Given text –

##########

When not talking about the state of football north of the border or farming equipment, the referee and his assistants are the main focal point. “Get the custard out your eyes” bellows one fan in front of us towards the assistant, Tom agrees, suggesting he is a little “flag happy”. Such is the amount of time the said flag is being raised and dropped, the same fan who made the custard clearing comment, suggests said lino, should get a “bell" for it, so he can use it "for his morris dancing”, signing off this particular tirade, mumbling, “one eyed git” into his scarf.

“Lovely little move” says one person, after TM go ahead, a little out of the blue, with thirty minutes of the first half gone. A tidy finish, is followed by the scorer, arms outstretched, running to the corner flag, looking up at the crowd behind the goal celebrating, “come on Tooting, come on Tooting”.

With the half slowly coming to an end, the sun dipping over the nearby houses and not much happening on the field, the two stewards next to us, having very little to actually steward, one of whom has written ‘steward’ on the back of his high viz coat with a black marker pen, conversation once again takes a Caledonian turn, but this time it’s about the New Years honours, and one Sir Andy Murray.

The previous SPL chat, had thankfully been devoid of any attempts at Scottish accents, but for some reason the ever so slightly squeezy, Bricktop from Snatch looking fella in front of us, offers up his own contender, late in the day I know, but it’s worth considering, for the single worst attempt at one ever made, I mean it makes Mel Gibson's in Braveheart, sound like he grew up in a Glasgow tenement his whole life.

All out of current affairs to discuss, the attention again falls on the officials, “you’re a waste of skin” shouts one person, “open your eyes you one eyed wanker” shouts another.

WFC finish the half, with their first meaningful chance, but put it wide. There is a collective, “ahhhh”, from the TM fans, but not for too long, because there is a player to remind of his miss, “how wide you want the goal?”.

On my way to meet Tom at our rendezvous, he went wandering as he does for the latter part of the first half, I pass Steve packing up the flags, whose opinion on the game is still a cautious one, “could still go either way”.

Have I been stood up? Where is he? I call him, and it takes a moment for him to answer, when he finally does he tells he’s in the queue at The Shak, thinking with his stomach, rather than sticking to the plan, I’m not hugely surprised, he then utters a sentence which is a first for me, “I’m getting the Bovril in”.

Still in the same position, just now at the other end of the pitch, and just after Tom confirmed the figure on the WFC banner is not an Umpalumpa, but in fact what looks like Beethoven drinking a pint, not sure of the relevance of the great composer to a non league football club, but it’s cool nonetheless, he hands me what he describes as “gravy in a cup” or “hot marmite”, and is amazed at the fact, that it’s the first time I’ve ever had this 60’s throwback of a beverage, “I can’t believe you've never had Bovril before”, alright mate, get over it.

##########

Exercise directions – Reproduce the stretch of the football match account from "With the half" through "Sir Andy Murray." word for word.

[Dataset entries]
##########

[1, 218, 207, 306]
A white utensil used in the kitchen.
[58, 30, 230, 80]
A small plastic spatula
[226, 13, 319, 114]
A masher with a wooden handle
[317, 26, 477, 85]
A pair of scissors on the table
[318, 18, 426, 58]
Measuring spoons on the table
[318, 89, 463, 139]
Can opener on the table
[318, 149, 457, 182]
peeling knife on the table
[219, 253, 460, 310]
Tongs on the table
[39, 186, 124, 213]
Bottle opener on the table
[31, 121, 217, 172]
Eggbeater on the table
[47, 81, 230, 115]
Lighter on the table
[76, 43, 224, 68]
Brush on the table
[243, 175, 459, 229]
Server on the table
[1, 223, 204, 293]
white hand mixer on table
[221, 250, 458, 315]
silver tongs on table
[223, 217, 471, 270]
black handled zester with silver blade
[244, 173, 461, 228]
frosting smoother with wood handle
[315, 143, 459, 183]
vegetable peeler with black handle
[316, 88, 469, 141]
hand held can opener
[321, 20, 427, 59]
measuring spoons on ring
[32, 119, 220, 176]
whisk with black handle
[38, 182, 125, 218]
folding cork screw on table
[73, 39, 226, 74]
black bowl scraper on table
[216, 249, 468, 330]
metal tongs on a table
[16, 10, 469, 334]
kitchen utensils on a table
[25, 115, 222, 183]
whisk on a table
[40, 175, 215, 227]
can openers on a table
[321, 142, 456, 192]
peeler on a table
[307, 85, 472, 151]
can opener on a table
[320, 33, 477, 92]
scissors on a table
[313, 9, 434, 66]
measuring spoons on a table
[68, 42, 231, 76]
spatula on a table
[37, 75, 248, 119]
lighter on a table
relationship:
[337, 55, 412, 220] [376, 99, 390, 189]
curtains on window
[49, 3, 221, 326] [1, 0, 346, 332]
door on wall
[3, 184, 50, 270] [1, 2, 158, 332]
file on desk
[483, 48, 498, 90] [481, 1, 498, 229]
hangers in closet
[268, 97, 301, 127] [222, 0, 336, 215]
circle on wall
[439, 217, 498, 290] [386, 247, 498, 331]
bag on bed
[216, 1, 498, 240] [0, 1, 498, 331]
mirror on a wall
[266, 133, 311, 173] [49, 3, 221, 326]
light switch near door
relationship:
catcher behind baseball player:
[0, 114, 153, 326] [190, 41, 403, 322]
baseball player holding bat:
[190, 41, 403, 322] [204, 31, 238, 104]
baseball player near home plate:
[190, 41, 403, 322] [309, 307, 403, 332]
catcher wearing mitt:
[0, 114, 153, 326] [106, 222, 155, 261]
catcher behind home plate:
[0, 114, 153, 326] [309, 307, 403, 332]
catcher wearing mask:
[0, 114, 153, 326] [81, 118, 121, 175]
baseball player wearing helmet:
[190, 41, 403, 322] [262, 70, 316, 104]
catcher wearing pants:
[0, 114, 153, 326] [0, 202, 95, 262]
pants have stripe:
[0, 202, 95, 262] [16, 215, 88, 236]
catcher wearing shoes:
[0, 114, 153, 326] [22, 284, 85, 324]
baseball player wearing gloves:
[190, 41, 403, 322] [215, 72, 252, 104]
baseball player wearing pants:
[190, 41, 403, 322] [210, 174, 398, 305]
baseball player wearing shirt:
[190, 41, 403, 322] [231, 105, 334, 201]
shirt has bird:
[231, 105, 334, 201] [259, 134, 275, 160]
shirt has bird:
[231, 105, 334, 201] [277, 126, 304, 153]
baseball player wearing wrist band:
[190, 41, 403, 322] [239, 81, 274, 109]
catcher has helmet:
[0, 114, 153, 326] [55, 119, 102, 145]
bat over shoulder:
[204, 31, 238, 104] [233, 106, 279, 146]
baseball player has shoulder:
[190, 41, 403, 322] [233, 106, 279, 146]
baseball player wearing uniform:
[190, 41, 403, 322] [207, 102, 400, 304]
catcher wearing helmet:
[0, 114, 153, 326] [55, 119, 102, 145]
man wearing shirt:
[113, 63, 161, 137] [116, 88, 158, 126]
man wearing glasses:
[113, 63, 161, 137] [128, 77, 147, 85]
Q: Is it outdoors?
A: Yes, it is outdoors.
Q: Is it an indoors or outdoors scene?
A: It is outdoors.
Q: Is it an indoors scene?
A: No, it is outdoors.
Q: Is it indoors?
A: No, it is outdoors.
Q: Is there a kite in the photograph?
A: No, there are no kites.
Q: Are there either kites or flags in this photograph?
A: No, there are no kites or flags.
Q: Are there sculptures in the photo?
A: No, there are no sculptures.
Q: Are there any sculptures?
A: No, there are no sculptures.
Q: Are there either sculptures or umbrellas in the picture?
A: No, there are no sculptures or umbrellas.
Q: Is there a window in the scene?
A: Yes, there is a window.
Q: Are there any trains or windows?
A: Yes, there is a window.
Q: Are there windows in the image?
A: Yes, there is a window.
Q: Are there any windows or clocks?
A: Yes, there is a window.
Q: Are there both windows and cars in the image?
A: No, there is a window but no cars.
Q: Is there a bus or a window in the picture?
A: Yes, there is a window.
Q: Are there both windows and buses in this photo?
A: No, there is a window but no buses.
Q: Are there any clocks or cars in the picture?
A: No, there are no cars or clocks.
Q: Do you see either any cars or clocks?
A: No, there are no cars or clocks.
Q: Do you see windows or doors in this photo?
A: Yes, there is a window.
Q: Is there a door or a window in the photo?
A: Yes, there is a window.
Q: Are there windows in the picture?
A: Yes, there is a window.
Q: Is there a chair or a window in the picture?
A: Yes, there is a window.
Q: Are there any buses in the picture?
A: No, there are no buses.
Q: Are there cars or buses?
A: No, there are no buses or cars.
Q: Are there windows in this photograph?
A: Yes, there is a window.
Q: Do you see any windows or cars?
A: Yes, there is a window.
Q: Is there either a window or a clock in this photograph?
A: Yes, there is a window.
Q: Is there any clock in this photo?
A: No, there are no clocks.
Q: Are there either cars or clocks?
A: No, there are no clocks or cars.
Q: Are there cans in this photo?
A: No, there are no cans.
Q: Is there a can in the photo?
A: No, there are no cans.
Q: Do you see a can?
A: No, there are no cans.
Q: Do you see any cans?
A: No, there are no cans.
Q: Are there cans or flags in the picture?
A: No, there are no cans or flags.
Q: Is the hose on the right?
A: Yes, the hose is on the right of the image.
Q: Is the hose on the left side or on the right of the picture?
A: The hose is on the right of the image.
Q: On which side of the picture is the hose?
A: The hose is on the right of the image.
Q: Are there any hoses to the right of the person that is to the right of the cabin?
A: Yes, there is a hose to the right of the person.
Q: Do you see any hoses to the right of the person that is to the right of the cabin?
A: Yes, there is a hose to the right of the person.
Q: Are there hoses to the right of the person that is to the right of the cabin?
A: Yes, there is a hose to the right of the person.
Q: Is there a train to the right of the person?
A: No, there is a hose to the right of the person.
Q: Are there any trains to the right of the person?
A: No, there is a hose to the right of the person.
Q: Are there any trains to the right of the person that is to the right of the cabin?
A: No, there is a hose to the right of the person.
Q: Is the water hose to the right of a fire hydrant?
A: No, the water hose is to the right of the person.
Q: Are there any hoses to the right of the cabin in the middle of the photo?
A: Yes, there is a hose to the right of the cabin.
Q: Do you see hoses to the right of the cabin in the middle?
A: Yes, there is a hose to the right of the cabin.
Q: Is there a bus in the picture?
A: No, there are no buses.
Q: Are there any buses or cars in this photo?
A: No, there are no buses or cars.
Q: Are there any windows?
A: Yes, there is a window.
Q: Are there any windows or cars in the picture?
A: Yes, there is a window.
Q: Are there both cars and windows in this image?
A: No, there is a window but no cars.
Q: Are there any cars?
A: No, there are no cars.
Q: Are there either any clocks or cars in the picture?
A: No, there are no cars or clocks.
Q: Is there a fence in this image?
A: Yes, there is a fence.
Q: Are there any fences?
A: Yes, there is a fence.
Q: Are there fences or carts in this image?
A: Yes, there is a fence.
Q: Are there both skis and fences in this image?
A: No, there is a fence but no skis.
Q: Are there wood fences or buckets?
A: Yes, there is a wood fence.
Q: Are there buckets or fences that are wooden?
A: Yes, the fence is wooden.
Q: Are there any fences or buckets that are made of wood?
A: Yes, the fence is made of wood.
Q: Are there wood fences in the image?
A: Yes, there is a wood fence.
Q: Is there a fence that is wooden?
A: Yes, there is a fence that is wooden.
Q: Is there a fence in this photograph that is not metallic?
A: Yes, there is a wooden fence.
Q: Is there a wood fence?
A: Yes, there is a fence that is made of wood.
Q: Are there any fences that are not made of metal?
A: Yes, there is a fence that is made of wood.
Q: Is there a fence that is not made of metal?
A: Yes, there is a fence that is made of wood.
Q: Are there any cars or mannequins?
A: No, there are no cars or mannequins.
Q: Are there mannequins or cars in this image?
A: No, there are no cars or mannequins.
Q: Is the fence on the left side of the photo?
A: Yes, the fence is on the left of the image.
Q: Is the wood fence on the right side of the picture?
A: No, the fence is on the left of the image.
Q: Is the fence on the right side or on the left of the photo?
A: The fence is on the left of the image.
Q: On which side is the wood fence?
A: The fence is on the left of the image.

##########

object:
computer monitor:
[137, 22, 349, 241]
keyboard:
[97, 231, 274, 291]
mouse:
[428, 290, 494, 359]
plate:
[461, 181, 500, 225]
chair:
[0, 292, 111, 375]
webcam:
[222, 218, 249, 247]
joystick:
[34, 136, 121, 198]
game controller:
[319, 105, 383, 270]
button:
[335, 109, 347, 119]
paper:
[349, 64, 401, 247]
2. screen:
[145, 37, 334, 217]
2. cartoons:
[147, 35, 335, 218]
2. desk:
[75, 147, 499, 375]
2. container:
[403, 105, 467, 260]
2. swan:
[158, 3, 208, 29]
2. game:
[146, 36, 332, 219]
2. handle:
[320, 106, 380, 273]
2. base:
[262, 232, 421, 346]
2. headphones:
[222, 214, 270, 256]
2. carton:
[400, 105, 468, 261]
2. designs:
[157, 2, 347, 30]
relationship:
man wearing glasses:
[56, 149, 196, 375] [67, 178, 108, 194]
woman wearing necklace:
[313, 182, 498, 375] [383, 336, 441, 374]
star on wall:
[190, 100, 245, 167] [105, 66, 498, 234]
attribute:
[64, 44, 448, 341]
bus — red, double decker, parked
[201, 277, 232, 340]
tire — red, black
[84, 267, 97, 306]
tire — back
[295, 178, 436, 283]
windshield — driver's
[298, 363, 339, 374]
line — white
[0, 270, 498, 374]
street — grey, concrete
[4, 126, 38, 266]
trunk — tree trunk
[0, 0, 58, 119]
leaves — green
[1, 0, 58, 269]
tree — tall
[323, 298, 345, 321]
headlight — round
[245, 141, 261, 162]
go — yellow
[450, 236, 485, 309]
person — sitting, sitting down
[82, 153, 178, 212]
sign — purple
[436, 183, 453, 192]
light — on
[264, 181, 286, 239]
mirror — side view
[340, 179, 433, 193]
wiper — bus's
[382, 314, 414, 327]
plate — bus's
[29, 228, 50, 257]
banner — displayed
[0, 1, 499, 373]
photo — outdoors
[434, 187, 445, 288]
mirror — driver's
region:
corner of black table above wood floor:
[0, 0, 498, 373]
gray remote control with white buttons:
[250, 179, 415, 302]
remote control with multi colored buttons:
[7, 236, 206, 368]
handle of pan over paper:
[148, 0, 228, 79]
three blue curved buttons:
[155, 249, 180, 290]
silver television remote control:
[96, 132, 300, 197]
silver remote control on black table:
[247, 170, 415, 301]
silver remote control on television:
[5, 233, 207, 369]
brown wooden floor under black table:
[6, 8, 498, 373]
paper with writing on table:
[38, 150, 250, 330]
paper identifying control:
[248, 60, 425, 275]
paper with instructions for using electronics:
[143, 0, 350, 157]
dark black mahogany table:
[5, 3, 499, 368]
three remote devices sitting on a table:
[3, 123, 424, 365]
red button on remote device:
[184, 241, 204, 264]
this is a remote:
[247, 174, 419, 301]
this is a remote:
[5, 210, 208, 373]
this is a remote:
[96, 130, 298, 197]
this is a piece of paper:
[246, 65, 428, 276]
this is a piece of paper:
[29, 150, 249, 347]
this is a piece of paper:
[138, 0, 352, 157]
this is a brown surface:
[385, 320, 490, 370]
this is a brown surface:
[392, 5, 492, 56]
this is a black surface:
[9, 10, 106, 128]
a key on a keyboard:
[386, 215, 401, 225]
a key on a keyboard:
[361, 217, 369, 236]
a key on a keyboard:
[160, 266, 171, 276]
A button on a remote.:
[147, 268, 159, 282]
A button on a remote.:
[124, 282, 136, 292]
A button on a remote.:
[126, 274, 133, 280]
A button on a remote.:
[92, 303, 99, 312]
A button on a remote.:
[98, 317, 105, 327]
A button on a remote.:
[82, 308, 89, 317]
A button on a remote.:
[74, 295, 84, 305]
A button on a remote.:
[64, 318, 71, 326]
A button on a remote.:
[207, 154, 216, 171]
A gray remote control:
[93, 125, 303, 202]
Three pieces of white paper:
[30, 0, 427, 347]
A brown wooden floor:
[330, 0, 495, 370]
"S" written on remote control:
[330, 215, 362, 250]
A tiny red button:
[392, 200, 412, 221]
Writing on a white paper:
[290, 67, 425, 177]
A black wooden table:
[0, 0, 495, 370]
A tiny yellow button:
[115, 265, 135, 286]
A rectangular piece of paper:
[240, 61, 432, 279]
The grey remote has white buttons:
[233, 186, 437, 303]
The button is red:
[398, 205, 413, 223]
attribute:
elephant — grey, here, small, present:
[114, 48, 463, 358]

##########

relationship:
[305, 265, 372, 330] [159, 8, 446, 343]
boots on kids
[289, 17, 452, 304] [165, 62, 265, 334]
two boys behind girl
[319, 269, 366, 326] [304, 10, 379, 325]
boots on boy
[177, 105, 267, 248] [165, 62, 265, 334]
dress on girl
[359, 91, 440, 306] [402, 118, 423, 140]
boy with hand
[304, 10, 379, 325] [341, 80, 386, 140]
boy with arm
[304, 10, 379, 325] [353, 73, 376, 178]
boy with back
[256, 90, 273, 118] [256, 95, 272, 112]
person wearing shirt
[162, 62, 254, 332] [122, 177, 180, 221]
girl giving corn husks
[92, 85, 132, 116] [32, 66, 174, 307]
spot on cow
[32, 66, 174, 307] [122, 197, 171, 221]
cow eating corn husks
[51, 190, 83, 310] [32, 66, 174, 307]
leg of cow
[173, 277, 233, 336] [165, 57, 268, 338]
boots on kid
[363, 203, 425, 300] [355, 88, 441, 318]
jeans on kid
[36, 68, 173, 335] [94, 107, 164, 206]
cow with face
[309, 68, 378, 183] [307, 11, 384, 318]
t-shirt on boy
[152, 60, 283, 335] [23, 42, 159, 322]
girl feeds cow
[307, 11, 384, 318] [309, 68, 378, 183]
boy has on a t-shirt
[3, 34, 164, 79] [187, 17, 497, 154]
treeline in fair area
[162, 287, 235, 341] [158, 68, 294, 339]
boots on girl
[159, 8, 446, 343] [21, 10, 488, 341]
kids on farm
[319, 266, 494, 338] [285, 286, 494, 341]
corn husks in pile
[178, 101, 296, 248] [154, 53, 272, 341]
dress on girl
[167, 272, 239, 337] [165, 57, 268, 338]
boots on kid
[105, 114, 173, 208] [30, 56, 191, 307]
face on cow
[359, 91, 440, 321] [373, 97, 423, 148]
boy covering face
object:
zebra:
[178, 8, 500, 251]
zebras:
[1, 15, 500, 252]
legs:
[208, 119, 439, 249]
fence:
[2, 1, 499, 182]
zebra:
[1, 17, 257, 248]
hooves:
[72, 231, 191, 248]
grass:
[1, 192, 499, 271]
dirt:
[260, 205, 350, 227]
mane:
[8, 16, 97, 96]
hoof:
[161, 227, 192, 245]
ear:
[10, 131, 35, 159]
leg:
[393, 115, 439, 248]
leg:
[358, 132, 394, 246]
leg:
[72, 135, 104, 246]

##########

Answer space –
With the half slowly coming to an end, the sun dipping over the nearby houses and not much happening on the field, the two stewards next to us, having very little to actually steward, one of whom has written ‘steward’ on the back of his high viz coat with a black marker pen, conversation once again takes a Caledonian turn, but this time it’s about the New Years honours, and one Sir Andy Murray.